Auf diese Weise ist die deutsche Debatte über Israel und Palästina nach dem 7. Oktober entgleist, mit verheerenden Folgen. Es ist ein tragisches Versagen, dass es nicht gelang, moderate Kräfte aus beiden Lagern umgehend etwa zu einer gemeinsamen Kundgebung oder Erklärung zu bewegen. Stattdessen haben sich antiisraelische Haltungen mit ungeheurer Geschwindigkeit radikalisiert und das Niveau körperlicher Gewalt gegen Juden erreicht. Die überforderte Politik hat die Lage durch einseitige Solidaritätsbekundungen und Eingriffe in die Meinungsfreiheit schlimmer statt besser gemacht. Wahnwitzige Maßnahmen wie Kufiya-Verbote an Berliner Schulen wurden verkündet.
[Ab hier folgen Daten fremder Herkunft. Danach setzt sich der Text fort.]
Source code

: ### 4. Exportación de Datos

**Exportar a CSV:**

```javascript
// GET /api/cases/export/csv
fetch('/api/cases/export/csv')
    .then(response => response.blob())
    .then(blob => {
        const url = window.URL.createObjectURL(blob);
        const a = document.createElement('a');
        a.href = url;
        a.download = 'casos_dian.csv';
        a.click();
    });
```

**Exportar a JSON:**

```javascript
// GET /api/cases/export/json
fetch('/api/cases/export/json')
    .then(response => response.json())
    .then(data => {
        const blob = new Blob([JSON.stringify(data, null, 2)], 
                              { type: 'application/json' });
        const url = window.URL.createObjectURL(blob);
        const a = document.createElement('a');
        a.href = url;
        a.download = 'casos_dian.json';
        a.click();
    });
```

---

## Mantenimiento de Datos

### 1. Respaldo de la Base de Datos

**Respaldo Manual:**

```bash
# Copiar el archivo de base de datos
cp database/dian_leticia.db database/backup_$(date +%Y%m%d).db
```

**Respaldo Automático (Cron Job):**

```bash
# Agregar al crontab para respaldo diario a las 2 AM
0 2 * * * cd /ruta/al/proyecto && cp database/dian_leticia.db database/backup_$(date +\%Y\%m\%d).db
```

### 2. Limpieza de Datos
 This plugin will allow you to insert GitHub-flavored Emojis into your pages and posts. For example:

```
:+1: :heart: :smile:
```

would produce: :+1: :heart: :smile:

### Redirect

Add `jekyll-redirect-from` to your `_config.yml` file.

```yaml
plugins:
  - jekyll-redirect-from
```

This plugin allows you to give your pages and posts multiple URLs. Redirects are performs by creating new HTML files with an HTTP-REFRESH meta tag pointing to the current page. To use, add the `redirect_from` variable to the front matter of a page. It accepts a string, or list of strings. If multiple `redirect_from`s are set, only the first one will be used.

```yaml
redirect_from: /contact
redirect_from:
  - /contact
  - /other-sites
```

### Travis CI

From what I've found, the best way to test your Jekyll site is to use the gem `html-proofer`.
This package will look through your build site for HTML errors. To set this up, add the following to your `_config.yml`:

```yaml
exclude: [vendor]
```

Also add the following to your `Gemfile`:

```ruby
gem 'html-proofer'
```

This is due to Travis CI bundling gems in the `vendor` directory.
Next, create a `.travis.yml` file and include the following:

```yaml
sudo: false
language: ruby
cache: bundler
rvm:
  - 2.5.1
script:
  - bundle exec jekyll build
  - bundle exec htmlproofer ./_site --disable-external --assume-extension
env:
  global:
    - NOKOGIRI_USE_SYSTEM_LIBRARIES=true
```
Bis heute greift oft Hysterie um sich, sobald es um palästinensische Symbole geht.
Ein grundsätzliches Missverständnis
Das hat nicht nur die Gräben vertieft. Es hat auch einem grundsätzlichen Missverständnis Vorschub geleistet: Die Begriffe „propalästinensisch“ und „proisraelisch“ werden immer öfter im Sinne einer einseitigen, exklusiven Parteinahme verstanden. So hat sich die Auffassung verbreitet, dass propalästinensisch im Grunde das Gleiche sei wie antisemitisch oder dass proisraelisch automatisch Unterstützung für Netanjahu bedeute.
Auch hier kann man von den Jugendlichen in Berlin lernen. Denn das Gegenteil ist der Fall: Es gibt eine Seite des Friedens, und sie ist sowohl proisraelisch als auch propalästinensisch. Wer immer sich als Vertreter oder Unterstützer einer der Konfliktparteien präsentiert, vom Kufiya tragenden Studenten bis zum israelischen Außenminister, sollte danach befragt werden, ob er diese Ziele teilt: Versöhnung, Gleichberechtigung und Koexistenz. Nur das wäre eine Haltung, die die Vorsilbe „pro“ verdient hat.